On the training set:

- Do k-fold Cross-Validation
- Set up a pipeline with scaling
- Compare models
- Tune hyperparameters
- Use chosen metric to select model


Based on which model performs the best under our chosen metric (e.g. MSE, MAE...) we will then pick a model.

In [None]:
from sklearn.model_selection import cross_validate, KFold
from sklearn.metrics import make_scorer, mean_absolute_error
from sklearn.preprocessing import StandardScaler
from sklearn.linear_model import BayesianRidge
from sklearn.pipeline import make_pipeline
import numpy as np

# Cross-validation setup
kf = KFold(n_splits=5, shuffle=True, random_state=42)
coef_list = []

scoring = {
    'R2': 'r2',
    'MSE': 'neg_mean_squared_error',
    'MAE': make_scorer(mean_absolute_error)
}

# Define the pipeline
# TODO: compare different models: pick a varied selection from:
# linear regression, ridge, lasso, SVR, random forest, gradient boost...
pipeline = make_pipeline(StandardScaler(), BayesianRidge())

# Train on each fold and store coefficients
for train_idx, valid_idx in kf.split(X_train):
    X_train_fold, y_train_fold = X_train.iloc[train_idx], y_train.iloc[train_idx]
    X_valid_fold, y_valid_fold = X_train.iloc[valid_idx], y_train.iloc[valid_idx]

    pipeline.fit(X_train_fold, y_train_fold)
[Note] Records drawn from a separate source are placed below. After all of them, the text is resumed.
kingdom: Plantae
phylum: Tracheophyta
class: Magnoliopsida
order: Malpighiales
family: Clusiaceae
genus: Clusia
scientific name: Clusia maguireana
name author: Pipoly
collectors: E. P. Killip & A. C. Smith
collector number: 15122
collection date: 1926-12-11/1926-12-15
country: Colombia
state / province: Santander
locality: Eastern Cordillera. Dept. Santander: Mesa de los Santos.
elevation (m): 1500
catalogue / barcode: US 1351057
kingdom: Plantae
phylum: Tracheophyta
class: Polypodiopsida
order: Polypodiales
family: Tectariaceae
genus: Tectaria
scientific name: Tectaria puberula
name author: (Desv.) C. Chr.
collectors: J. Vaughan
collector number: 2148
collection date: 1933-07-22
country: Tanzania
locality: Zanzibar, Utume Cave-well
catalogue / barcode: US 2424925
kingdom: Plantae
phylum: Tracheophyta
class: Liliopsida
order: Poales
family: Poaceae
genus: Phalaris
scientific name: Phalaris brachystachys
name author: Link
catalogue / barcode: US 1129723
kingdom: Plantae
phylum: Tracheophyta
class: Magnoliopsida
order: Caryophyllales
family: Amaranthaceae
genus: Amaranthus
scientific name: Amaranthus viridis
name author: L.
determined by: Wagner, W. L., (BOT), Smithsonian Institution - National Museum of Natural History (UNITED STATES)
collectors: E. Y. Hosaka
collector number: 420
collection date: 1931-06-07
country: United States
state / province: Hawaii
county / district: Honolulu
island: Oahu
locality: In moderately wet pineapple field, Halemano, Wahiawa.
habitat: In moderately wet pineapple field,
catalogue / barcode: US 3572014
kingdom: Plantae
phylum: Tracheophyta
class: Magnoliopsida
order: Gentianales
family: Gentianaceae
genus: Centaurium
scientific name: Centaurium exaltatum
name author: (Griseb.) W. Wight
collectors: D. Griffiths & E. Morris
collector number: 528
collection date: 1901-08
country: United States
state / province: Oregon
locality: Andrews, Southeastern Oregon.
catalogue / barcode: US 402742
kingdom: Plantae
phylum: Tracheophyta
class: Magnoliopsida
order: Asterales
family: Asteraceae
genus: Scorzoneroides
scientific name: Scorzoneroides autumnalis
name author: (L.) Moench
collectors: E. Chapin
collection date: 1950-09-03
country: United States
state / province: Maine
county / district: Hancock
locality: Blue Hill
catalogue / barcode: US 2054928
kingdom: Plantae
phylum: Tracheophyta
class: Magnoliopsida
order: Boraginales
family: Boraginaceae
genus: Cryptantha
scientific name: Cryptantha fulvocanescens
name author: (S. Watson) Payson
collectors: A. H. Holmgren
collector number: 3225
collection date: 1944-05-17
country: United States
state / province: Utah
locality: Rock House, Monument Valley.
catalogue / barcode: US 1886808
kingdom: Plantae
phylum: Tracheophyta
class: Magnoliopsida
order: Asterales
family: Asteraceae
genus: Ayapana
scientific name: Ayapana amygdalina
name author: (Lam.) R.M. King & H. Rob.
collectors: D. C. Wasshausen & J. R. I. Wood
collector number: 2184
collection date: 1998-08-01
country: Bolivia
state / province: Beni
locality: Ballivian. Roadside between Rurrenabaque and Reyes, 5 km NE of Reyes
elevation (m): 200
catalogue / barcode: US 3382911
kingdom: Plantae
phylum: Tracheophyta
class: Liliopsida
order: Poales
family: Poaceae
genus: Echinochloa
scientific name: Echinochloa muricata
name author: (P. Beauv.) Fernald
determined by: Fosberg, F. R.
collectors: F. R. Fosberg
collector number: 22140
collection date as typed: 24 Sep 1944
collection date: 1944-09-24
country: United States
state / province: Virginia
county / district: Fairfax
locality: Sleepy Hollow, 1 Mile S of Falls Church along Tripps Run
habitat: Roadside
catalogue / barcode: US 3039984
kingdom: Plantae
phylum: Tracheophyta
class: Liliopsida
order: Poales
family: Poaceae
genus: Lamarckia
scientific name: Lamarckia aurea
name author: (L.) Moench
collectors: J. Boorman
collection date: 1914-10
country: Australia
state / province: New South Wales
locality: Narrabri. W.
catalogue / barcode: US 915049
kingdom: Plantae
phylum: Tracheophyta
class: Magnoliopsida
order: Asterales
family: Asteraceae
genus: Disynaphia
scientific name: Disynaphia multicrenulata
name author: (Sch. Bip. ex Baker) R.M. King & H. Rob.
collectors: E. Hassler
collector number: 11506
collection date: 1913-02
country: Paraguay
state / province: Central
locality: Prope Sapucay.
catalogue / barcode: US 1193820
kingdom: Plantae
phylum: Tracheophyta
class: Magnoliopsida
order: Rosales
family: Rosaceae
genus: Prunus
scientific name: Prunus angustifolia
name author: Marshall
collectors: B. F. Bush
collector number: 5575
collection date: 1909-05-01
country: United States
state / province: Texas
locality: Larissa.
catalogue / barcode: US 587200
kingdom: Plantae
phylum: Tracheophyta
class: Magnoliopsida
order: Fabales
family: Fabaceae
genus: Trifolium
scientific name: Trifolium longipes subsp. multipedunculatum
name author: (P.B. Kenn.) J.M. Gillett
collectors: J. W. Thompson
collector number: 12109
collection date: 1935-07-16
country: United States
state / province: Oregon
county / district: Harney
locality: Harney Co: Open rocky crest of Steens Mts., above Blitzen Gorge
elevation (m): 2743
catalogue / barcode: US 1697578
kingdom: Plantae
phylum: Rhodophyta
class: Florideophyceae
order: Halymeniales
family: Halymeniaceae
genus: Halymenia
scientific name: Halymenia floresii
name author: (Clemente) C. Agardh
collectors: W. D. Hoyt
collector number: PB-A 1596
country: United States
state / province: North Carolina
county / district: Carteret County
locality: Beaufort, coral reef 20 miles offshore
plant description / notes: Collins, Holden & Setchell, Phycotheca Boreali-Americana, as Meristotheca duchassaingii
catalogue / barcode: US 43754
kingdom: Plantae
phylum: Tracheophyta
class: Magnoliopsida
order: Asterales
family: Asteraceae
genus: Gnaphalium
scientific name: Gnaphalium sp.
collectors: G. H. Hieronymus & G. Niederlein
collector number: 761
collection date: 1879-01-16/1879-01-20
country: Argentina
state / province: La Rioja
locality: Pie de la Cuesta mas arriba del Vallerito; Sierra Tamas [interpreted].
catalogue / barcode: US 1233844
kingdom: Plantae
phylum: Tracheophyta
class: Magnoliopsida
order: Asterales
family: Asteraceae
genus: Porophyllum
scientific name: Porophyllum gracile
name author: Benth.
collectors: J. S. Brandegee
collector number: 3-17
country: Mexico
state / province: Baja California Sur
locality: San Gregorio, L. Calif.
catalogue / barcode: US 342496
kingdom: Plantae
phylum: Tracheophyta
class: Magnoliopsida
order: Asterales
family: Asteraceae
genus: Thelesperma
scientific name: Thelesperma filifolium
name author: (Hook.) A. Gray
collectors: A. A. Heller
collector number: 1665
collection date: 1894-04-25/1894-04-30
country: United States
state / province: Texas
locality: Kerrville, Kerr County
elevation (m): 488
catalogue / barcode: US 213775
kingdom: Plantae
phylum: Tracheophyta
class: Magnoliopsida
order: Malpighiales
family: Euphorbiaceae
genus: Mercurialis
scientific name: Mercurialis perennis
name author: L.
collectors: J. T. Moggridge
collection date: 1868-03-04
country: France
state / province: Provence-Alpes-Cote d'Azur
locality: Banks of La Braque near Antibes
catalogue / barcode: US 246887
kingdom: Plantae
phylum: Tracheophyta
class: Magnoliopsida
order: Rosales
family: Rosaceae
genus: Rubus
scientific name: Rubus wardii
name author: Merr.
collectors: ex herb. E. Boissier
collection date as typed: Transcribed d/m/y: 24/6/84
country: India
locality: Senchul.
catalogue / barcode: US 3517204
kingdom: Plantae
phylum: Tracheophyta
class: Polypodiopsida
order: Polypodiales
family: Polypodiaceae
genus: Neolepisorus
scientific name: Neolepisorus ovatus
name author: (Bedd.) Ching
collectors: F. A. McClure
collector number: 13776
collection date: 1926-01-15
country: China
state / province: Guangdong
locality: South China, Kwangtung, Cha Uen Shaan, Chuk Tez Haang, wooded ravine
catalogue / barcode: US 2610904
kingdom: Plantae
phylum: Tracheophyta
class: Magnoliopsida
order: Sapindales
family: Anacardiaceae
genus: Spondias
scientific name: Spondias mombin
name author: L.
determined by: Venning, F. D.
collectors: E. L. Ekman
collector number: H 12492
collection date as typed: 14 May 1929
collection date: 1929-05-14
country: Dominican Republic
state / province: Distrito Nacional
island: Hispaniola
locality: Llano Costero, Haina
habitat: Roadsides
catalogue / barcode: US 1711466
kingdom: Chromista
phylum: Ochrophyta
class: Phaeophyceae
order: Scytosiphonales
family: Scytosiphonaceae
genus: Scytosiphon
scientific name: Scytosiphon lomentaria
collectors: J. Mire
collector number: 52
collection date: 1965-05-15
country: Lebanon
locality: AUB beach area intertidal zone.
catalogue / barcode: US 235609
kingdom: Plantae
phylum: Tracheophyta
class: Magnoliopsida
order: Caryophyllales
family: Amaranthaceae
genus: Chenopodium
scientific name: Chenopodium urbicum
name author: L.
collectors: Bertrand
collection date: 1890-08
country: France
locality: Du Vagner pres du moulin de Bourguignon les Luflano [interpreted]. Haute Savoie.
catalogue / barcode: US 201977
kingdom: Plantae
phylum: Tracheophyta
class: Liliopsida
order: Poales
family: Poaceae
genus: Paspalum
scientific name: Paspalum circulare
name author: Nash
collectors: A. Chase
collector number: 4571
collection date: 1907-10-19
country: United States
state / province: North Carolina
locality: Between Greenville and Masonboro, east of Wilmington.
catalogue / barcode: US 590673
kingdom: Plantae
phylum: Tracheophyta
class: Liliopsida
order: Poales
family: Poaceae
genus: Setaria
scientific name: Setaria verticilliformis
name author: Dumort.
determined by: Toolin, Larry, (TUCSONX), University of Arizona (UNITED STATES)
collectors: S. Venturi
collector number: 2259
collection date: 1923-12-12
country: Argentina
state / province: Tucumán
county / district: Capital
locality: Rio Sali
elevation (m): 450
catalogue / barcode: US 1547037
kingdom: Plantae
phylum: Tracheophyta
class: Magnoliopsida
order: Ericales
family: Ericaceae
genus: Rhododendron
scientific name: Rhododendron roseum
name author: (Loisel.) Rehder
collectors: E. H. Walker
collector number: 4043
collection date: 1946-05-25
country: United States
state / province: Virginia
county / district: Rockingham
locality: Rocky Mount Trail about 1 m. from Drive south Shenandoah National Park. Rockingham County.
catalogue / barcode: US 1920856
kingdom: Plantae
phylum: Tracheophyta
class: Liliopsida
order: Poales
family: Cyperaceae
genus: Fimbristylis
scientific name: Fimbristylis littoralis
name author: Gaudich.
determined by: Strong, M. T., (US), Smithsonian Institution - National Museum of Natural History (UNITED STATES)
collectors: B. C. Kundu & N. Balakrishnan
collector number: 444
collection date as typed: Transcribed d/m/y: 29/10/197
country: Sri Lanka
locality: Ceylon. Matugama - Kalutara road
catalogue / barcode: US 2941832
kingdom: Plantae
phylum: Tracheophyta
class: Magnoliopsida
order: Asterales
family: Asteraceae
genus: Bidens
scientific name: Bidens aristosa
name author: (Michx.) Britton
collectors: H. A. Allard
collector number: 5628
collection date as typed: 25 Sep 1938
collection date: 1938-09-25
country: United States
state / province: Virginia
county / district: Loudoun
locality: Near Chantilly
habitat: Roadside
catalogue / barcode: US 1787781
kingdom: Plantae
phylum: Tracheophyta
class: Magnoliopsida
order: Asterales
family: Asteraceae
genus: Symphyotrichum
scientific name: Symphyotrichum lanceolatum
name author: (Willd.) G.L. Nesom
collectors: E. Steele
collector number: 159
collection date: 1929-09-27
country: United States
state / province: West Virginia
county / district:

    model = pipeline.named_steps["bayesianridge"]
    coef_list.append(model.coef_)

# Cross-validation on the whole data
# This is sort of redundant because we're doing CV twice rn, but this version gives
# us the metrics without needing to code it ourselves in the loop above, and above we
# are getting the coefficients, which cross_validate() doesn't give us
cv_results = cross_validate(
    pipeline,
    X_train,
    y_train,
    cv=kf,
    scoring=scoring,
    return_train_score=True
)

print("Mean R²:", np.mean(cv_results['test_R2']))
print("Mean MSE:", -np.mean(cv_results['test_MSE']))  # negate because sklearn returns negative MSE
print("Mean MAE:", np.mean(cv_results['test_MAE']))


# Convert to DataFrame
coef_array = np.array(coef_list)
coef_df = pd.DataFrame({
    "Feature": X.columns,
    "Mean_Coefficient": coef_array.mean(axis=0),
    "Std_Coefficient": coef_array.std(axis=0)
}).sort_values(by="Mean_Coefficient", key=abs, ascending=False)


Mean R²: 0.6151741061807406
Mean MSE: 542.0545610191109
Mean MAE: 18.534923418945016


## Final model evaluation

Once we have picked our model, we fit it on the full training set (X_train) and evaluate on the holdout data to simulate how our model might work on real, unseen data

In [None]:
# Here we evaluate our model on X_train, X_holdout, y_train, y_holdout

## Simulation tests

Now we have locked in our model, let's stress test it under different conditions.

1. Small data set size
2. Different underlying relationships in the data (e.g. serum iron only affected by age and sex, or serum iron only affected by microbiome, not diet)
3. Lower signal-to-noise ratio (more noise!)

Does the model we picked still perform well in these sub-optimal circumstances? What does it tell us about how our model might work on real world data?